To break the rut cycle, you need to rediscover your own identity and grow as a person. Not only will you find that you are more fulfilled in doing this, but you will also see that you become the person your partner loved when you first met.
There are ways to avoid these types of pitfalls of identity crisis and stale relationships. Specifically, there are five things you can do to regain your identity and remain happy in your relationship.
- See your old friends without your partner. Whether its a shopping day, spa time, bowling night or watching football at a friends house, getting together with those who always have meant something to you is important to both you and them. Allow your spouse or partner to do the same.
This will mean a lot to your friends too. That is especially true for the single friends, who may feel left out of your life since you entered your relationship. Just remember there are new boundaries to set with your friends that you must put into place to protect your partner’s feelings. Those boundaries depend on the individual but typically involve courtesies like letting them know where you’re going, who you are meeting and when you’ll return.
- Complete a long-term project.

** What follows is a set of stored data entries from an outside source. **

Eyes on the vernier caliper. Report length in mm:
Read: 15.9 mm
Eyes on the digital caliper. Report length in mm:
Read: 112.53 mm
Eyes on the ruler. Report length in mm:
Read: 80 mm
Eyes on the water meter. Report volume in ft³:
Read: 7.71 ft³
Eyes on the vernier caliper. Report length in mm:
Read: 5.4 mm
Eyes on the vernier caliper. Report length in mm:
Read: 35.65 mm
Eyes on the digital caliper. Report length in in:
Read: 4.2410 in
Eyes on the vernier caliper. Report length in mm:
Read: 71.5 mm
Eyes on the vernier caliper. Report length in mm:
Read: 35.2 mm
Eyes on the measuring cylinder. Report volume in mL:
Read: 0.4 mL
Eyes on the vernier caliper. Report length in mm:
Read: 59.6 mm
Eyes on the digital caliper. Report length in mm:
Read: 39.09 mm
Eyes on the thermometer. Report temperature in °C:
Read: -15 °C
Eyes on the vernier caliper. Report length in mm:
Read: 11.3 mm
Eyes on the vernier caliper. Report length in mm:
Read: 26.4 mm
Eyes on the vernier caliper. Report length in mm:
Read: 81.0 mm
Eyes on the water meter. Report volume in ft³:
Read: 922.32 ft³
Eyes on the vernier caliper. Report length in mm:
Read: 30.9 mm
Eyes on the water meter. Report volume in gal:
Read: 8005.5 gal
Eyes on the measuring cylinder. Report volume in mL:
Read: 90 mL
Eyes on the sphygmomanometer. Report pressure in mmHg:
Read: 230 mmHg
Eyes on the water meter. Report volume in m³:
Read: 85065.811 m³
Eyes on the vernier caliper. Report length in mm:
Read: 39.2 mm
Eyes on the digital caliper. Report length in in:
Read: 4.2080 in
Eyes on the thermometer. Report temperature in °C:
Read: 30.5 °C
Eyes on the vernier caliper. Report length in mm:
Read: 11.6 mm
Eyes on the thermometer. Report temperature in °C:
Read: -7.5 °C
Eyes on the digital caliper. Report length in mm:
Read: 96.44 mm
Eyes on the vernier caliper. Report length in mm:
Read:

There may have been something that inspired you once that you have put aside. Pick it back up. Make time for it. You will be surprised how much working on a project regularly will pick up your mood. It will always create a sense of pride in yourself, particularly if it is something new you are learning. You will be proud of your accomplishments and your partner will love seeing you inspired.
- Get away by yourself. Sometimes, you just need a break. That is especially true once children enter your life. It’s okay to take short breaks apart. Sometimes, it works best to take a solo trip if you want to do something, like scuba diving, that your partner has no interest in. Whether its a day trip to hike or a weekend getaway, brief time apart can relieve relationship stress. Plus, you will find that you miss each other.
Again, be sure to establish boundaries on the getaway and let your partner know those boundaries so they understand you both value and seek to protect the relationship. Call your partner occasionally throughout the trip to let them know you are thinking of them.
- Discover yourself. You are always growing and changing. It is good to figure out what is changing about yourself. You should try something new, take a seminar, read more or perhaps meditate.
Once you start finding out new things about yourself, your partner may find you more fascinating with all these new elements and depth to you.
- Develop a new skill or hobby. Learning new things is always fun and is an extension of learning more about yourself. Take a class in something you always wanted to try. Get into a group of hobbyists where you can meet others.
Be sure to share your new hobby with your partner and encourage them to have their own interests as well.
Remember, you can’t change your spouse or partner. Although you can encourage them, they need to rediscover their identity on their own. You need to work on you. Making some small adjustments in your relationship to allow time for yourself will go a long way to making you happier. That will affect your relationship in a positive way.